Like a lot of Myler's work, "Fire on the Mountain" is notable for its whiff of total authenticity. I've seen a lot of Myler's shows, which he usually directs himself, in theaters in different parts of the country. Rarely do you see an actor with an affected sense or a lack of musical credibility. Rarely do you see an actor who looks like an actor. Myler's people look like workers.

It's lighter and less political, perhaps, but Myler's oeuvre still has a lot in common with that of Studs Terkel. Whether set at the Vietnam Wall or on a lonely Western highway, these shows are mostly tributes to the real music of working Americans.

"Fire on the Mountain" is a 90-minute revue. There's neither a sophisticated book nor a score of original compositions. This is a gently paced, single-set celebration of the people and the musical heritage of Appalachian mine communities. That's it. And to have a good time, you'll need an affinity for and interest in this music.
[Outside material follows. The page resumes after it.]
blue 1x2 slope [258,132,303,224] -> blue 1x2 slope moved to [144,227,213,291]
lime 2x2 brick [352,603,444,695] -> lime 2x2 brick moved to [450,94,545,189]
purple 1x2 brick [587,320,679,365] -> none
These are tough roles to cast (performers sing and play), and almost everyone here has done the show before -- the physical aspects of the show come from the Seattle Repertory Theatre. But when you've got "Mississippi" Charles Bevel (best known for Myler's "It Ain't Nothing but the Blues") in the house, you've got a show with veracity, heart and spontaneity.
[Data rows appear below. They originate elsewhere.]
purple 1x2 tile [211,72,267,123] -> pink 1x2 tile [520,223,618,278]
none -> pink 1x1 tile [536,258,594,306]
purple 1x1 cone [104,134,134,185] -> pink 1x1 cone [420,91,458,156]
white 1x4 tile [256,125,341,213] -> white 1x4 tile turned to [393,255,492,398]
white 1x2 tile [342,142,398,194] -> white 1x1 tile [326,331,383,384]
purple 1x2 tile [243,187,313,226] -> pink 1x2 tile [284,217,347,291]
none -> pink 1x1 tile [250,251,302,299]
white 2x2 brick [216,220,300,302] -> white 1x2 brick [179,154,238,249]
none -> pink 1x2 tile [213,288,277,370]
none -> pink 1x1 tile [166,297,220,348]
But Bevel's bluesy singing is just one of the attractions here. The Broadway actor Jason Edwards performs this music superbly. And the strong-jawed Lee Morgan looks like a man who could go down a mine and live to sing a tale.

In one of the few spoken sequences here, a father sends his son back to school, instead of letting him follow his father (and grandfather) into a mine. It sounds trite in description. But it got me in the gut.

"It stops here," asserts the father, even as his son craves the pit's masculine validation. Thank God, you think, as the young fellow heads back to school. The music of the mine might stir the soul. But the dangers are double and the pleasures are few.